When I first met her, Janet couldn't stop sobbing. She'd just been through her 10th heart catheterization in two years.

It started with chest pains at age 56, prompting her first heart catheterization that uncovered severe atherosclerotic blockages in all three coronary arteries. Her cardiologist advised a bypass operation.

Six months after the bypass operation, Janet was back with more chest pains, just as bad as before. Another heart catherization showed that two of the three bypass grafts had failed. The third bypass graft contained a severe blockage that required a stent, along with multiple stents in the two now unbypassed arteries.

In the ensuing 18 months, Janet returned for 8 additional catheterizations, each time leaving the hospital with one or more stents.

Janet's doctor was puzzled as to why her disease was progressing so aggressively despite Lipitor and the low-fat diet provided by the hospital dietitian. So he had Janet undergo lipoprotein testing (NMR):

LDL particle number: 3363 nmol/L
Small LDL particle number: 2865 nmol/L
HDL cholesterol: 32 mg/dl
Triglycerides: 344 mg/dl
Fasting blood glucose 118 mg/dl
HbA1c 5.8%

Unfortunately, Janet's doctor didn't understand what these values meant. He pretty much threw his arms up in frustration. That's when I met Janet.

From her lipoprotein panel and other values, it was clear to me that Janet was miserably carbohydrate-sensitive and carbohydrate-indulgent, as demonstrated by the extravagant quantity (2865 nmol/L) and proportion (2865/3363, or 85%) of small LDL, the form of LDL particles created by carbohydrate exposure. Janet struggled with depression over the years and had been using carbohydrate foods as "comfort" foods, often resorting to cookies, pies, cakes, breads, and other wheat-containing foods for emotional solace.

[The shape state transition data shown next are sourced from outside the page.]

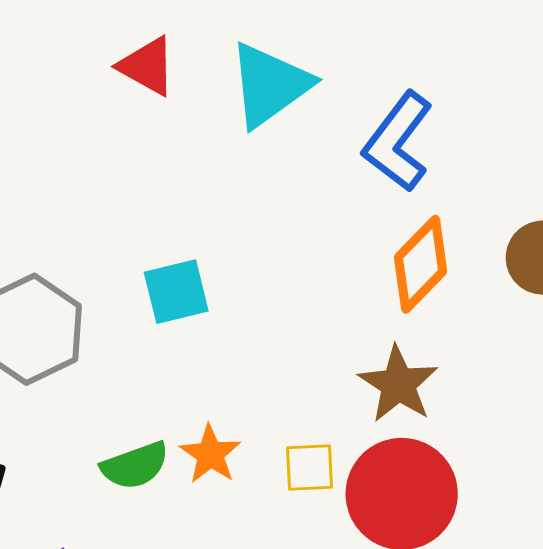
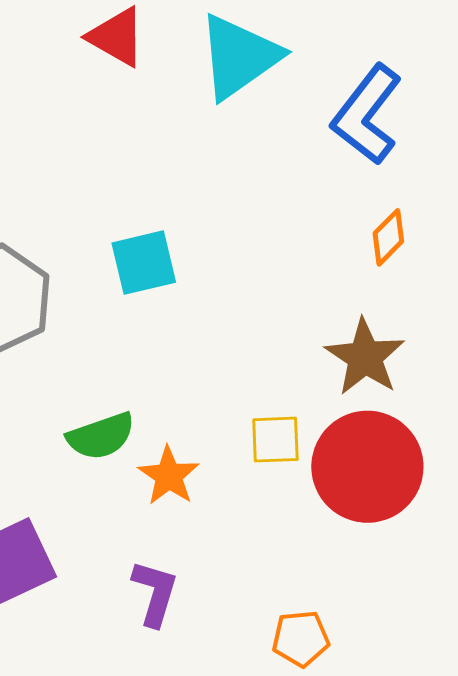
orange diamond: (421, 264) -> (388, 237), size x0.6
orange star: (210, 454) -> (169, 476), moved

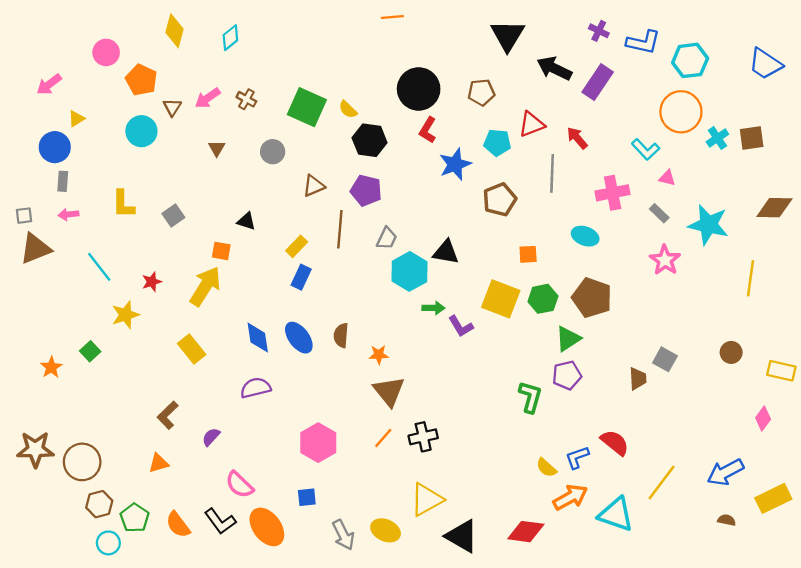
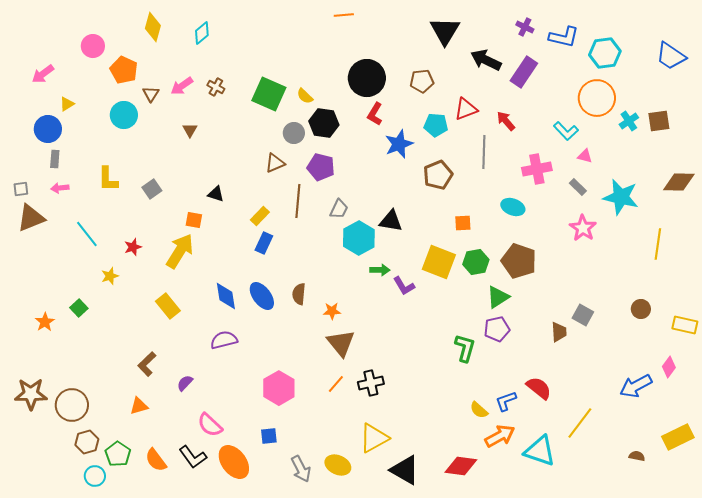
gray circle: (273, 152) -> (294, 133), moved
yellow star: (125, 315) -> (110, 276), size x0.7
blue arrow: (725, 472) -> (636, 386), moved

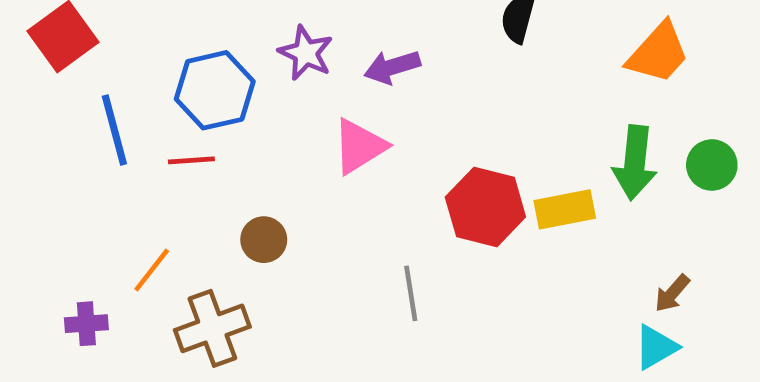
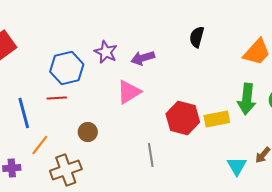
blue line: (114, 130) -> (24, 113), moved
cyan triangle: (656, 347) -> (237, 166), moved, turned -30

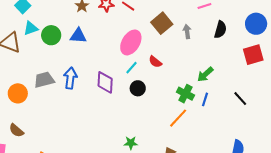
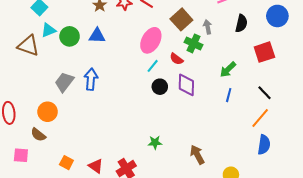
red square: (253, 55) -> (264, 52), moved
gray trapezoid: (44, 80) -> (64, 82), turned -35
purple diamond: (105, 82) -> (186, 85), moved
orange circle: (18, 93) -> (48, 112), moved
green cross: (185, 94) -> (194, 43), moved
orange line: (178, 118) -> (260, 118), moved

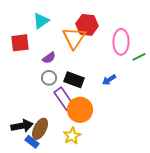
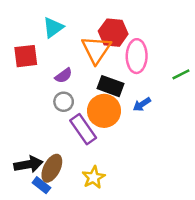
pink ellipse: (121, 42) -> (137, 56), moved
black rectangle: (74, 80) -> (111, 86), moved
orange circle: (80, 110) -> (104, 111), moved

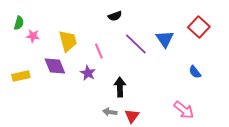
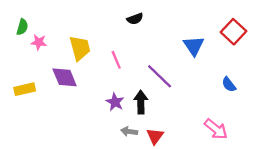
purple line: (136, 44) -> (160, 76), moved
purple star: (88, 73) -> (115, 102), moved

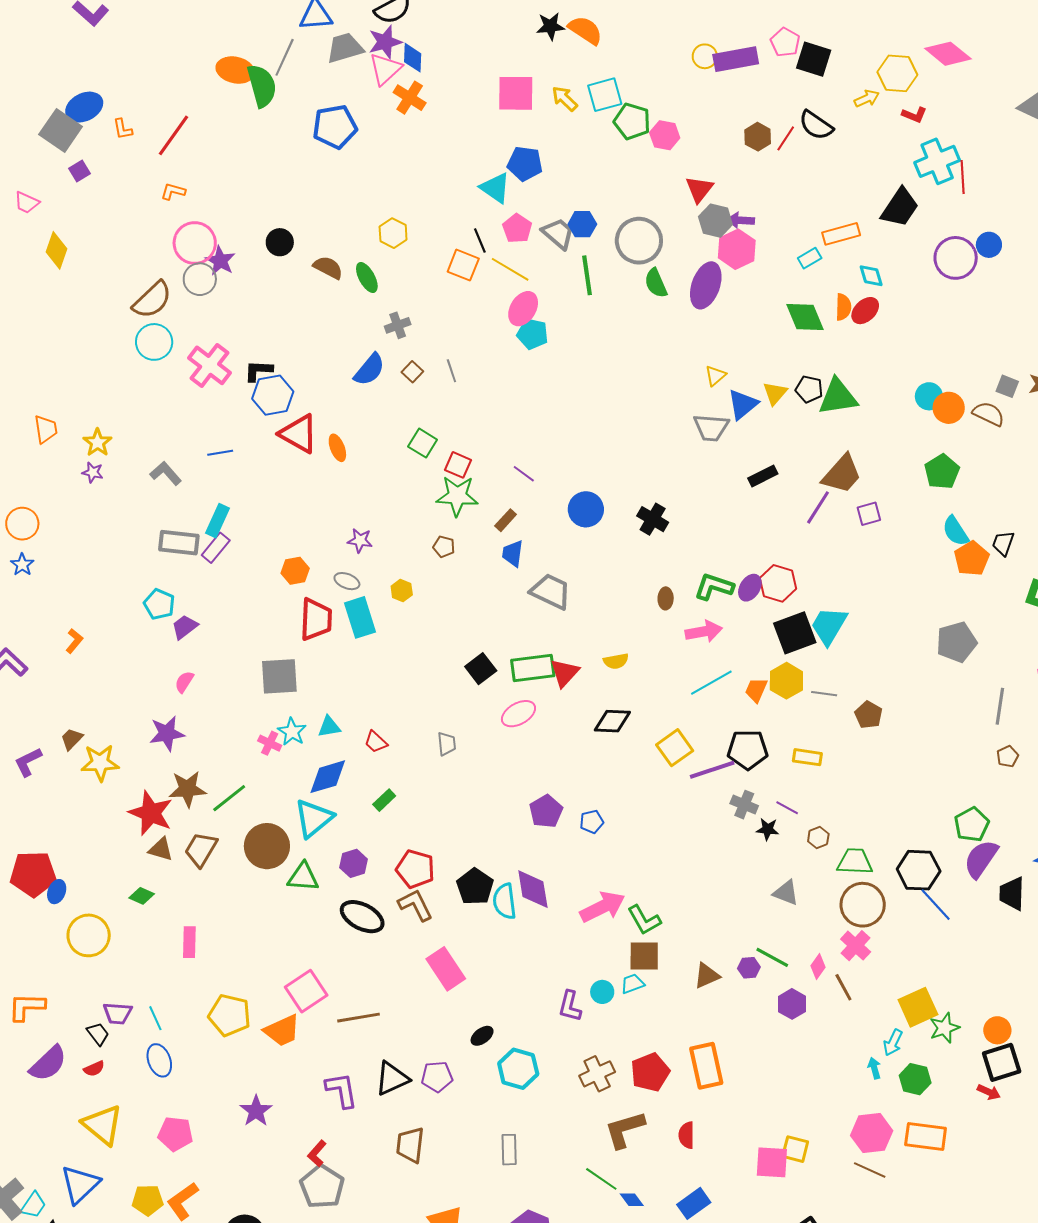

It took a bit of persuasion to convince Janet that it was low-fat, "healthy whole grains," as well as comfort foods, that had led her down this path. I also helped Janet correct her severe vitamin D deficiency, mild thyroid dysfunction, and lack of omega-3 fatty acids.

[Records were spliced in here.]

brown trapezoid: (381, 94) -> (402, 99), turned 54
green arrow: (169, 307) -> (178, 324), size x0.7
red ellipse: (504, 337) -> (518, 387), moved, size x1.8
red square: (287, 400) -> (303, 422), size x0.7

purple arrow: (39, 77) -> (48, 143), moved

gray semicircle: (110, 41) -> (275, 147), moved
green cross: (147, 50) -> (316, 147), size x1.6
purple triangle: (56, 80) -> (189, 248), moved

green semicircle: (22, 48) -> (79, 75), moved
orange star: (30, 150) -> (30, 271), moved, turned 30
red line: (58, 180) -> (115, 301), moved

Since meeting Janet and instituting her new prevention program, she has undergone three additional catheterizations (performed by another cardiologist), all performed for chest pain symptoms that struck during periods of emotional stress. All showed . . . no significant blockage. (Apparently, the repeated "need" for stents triggered a Pavlovian response: chest pain = "need" for yet more stents.)

In short, correction of the causes of coronary atherosclerotic plaque--small LDL, vitamin D deficiency, omega-3 fatty acid deficiency, and thyroid dysfunction--and Janet's disease essentially ground to a halt.

Imagine, instead, that Janet had undergone 1) a heart scan to identify hidden coronary plaque 5-10 years before her first heart procedure, then 2) corrected the causes before they triggered symptoms and posed danger. She might have been spared an extraordinary amount of life crises, hospital procedures, expense (nearly $1 million), and emotional suffering.